(Supplied records begins)
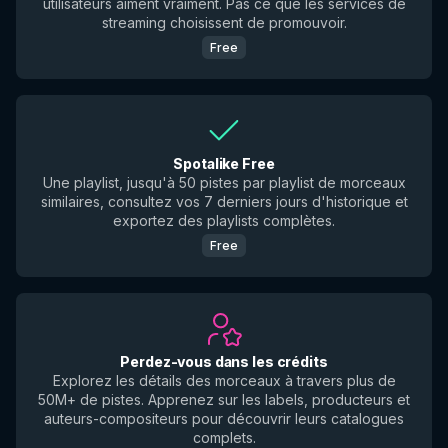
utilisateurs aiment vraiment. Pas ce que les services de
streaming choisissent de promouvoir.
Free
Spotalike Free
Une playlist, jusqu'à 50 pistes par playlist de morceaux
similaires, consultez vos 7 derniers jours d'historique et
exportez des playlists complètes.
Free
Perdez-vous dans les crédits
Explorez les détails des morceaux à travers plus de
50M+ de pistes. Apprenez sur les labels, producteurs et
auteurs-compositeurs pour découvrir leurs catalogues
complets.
(Supplied records ends)
(Supplied records begins)
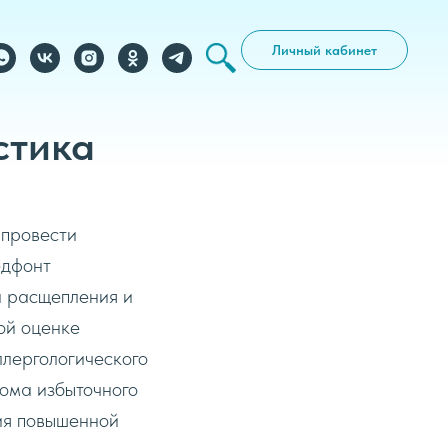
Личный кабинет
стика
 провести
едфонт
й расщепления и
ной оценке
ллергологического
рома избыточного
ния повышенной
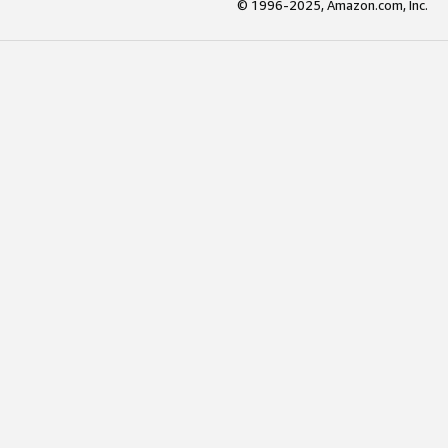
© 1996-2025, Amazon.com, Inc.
(Supplied records ends)
(Supplied records begins)
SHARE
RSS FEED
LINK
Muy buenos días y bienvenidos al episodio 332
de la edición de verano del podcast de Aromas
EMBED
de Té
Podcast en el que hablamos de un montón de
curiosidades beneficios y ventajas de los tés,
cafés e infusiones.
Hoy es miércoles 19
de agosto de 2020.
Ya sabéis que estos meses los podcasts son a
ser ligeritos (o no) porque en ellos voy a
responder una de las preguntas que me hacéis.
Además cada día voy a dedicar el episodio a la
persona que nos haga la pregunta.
(Supplied records ends)
● **Work task**
Rewrite the lines from the line with "Личный кабинет" to the line with "1996-2025, Amazon.com, Inc.", switching "кабинет" to "профиль" and leaving everything else unchanged. Omit the pictures from the answer.

● **Your solution**
Личный профиль
стика
 провести
едфонт
й расщепления и
ной оценке
ллергологического
рома избыточного
ния повышенной
© 1996-2025, Amazon.com, Inc.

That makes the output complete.